3 - Resilience: As a whole, Amir's life has made him an extraordinarily resilient person. He has developed a sense of optimism and perseverance that gets him through even the darkest times, and tends to get other people to do the same.
History:
Amir was born in Seattle to Omid Asadi, an Iranian immigrant and lawyer, and his wife Leila, a professor at the University of Washington. His family was quite well-off, and since Amir was an only child he had his parents' entire devotion, but his mother insisted that he attend a public school in Seattle so as not to 'lose sight of things'. When the outbreak hit Washington, his father was away in New York on business. His mother knew that she had to get them out of the city, and began to drive south, into the more rural parts of Washington. Each town they arrived at was dealing with their own personal hell: bandits, riots, food shortages, and of course the walking corpses themselves. They kept moving, kept going south. They made it to the Oregon border, before Leila's car ran out of gas, and she was shot dead in the street while trying to siphon gas out of an abandoned vehicle. The murderer was a scared teenage boy, maybe seventeen. He had seen her backpack and thought that there might be some food. When she refused to let him steal it, he shot her. Amir was twenty yards away in their car -- his mother had told him not to make a sound. Still, fear overtook him, and he bolted out of the car and across the street, attempting to hop a wire fence and getting his right arm caught. The frayed steel wire tore a gash in his arm, where a scar still exists today. Amir found a nearby warehouse and locked himself inside, tearing up his shirt and wrapping it around his bloody arm.

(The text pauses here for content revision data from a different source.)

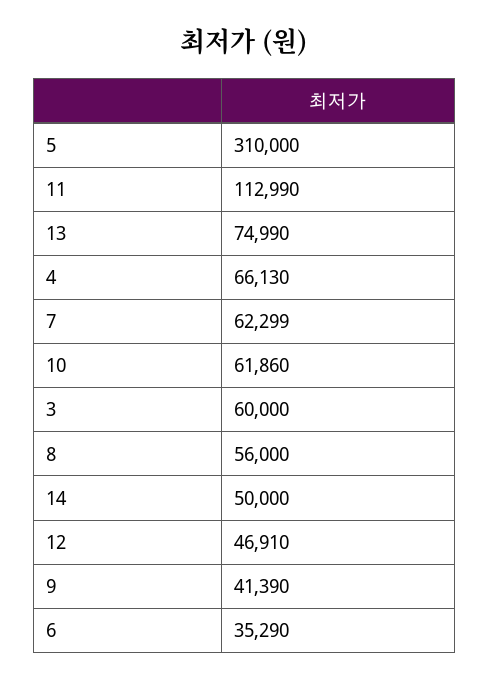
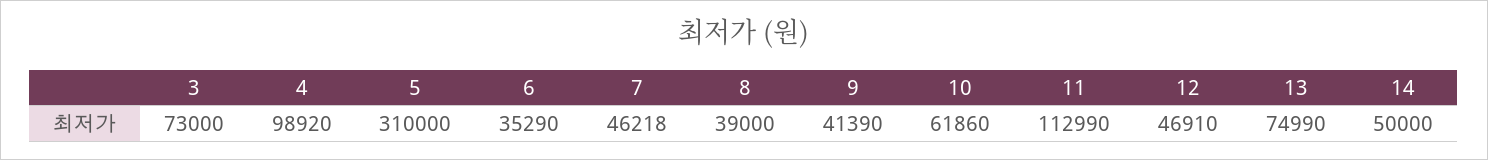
  {
    "5": 310000,
    "11": 112990,
    "13": 74990,
-   "4": 66130,
+   "4": 98920,
-   "7": 62299,
+   "7": 46218,
    "10": 61860,
-   "3": 60000,
+   "3": 73000,
-   "8": 56000,
+   "8": 39000,
    "14": 50000,
    "12": 46910,
    "9": 41390,
    "6": 35290
  }

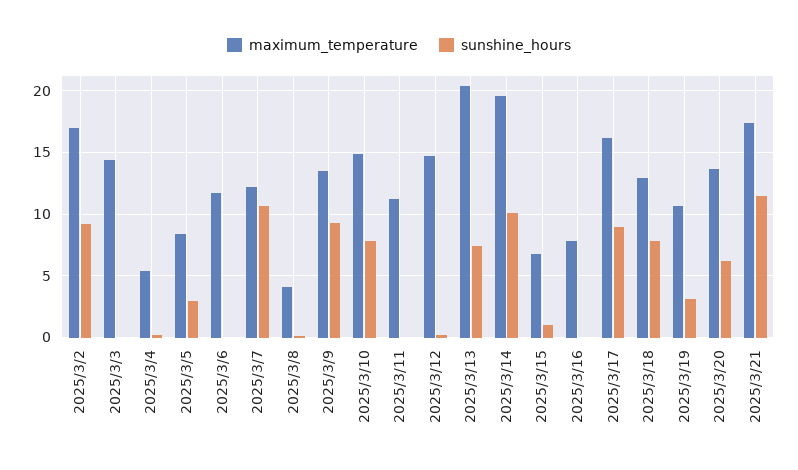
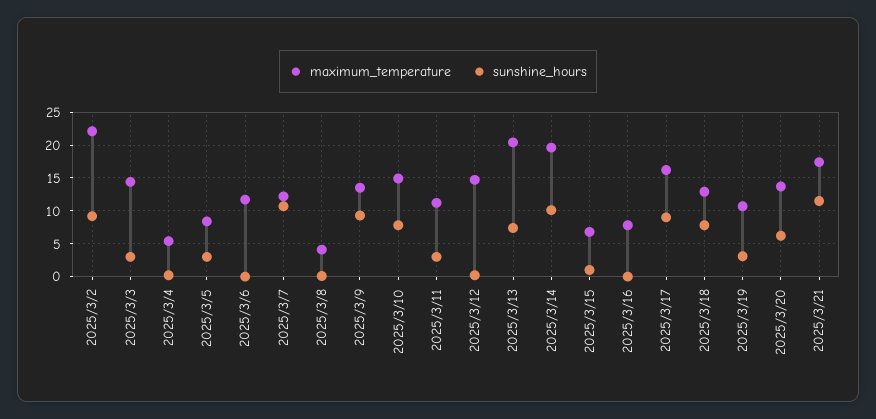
  {
    "maximum_temperature": {
-     "2025/3/2": 17,
+     "2025/3/2": 22,
      "2025/3/3": 14.5,
      "2025/3/4": 5.5,
      "2025/3/5": 8.5,
      "2025/3/6": 11.5,
      "2025/3/7": 12,
      "2025/3/8": 4,
      "2025/3/9": 13.5,
      "2025/3/10": 15,
      "2025/3/11": 11,
      "2025/3/12": 14.5,
      "2025/3/13": 20.5,
      "2025/3/14": 19.5,
      "2025/3/15": 7,
      "2025/3/16": 8,
      "2025/3/17": 16,
      "2025/3/18": 13,
      "2025/3/19": 10.5,
      "2025/3/20": 13.5,
      "2025/3/21": 17.5
    },
    "sunshine_hours": {
      "2025/3/2": 9,
-     "2025/3/3": 0,
+     "2025/3/3": 3,
      "2025/3/4": 0,
      "2025/3/5": 3,
      "2025/3/6": 0,
      "2025/3/7": 10.5,
      "2025/3/8": 0,
      "2025/3/9": 9.5,
      "2025/3/10": 8,
-     "2025/3/11": 0,
+     "2025/3/11": 3,
      "2025/3/12": 0,
      "2025/3/13": 7.5,
      "2025/3/14": 10,
      "2025/3/15": 1,
      "2025/3/16": 0,
      "2025/3/17": 9,
      "2025/3/18": 8,
      "2025/3/19": 3,
      "2025/3/20": 6,
      "2025/3/21": 11.5
    }
  }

He stayed in the warehouse for at least a day, until a middle-aged man named Robert Jones found Amir while he was out on a supply run. Jones took Amir back to his settlement in Mount Hood, and began to care for the boy. Robert was the town's doctor. He had run a clinic on Main Street since two decades prior, and when the walkers came he stopped charging his customers and announced that he would be on-call to help no matter the time. Amir began to look up to him, and in turn Robert took him under his wing at the clinic. Eventually Amir Asadi began going by Amir Jones, and Robert became his adopted father. By the time he died, Amir was twenty-one And had taken over much of the day-to-day affairs of the clinic. In time, he began to be confident enough to travel out of the colony, embedded with the soldiers to tend to any wounds sustained in the field. He mourned his death for a long time, before resolving to help the community of Mount Hood in any way he could, just as Robert had done.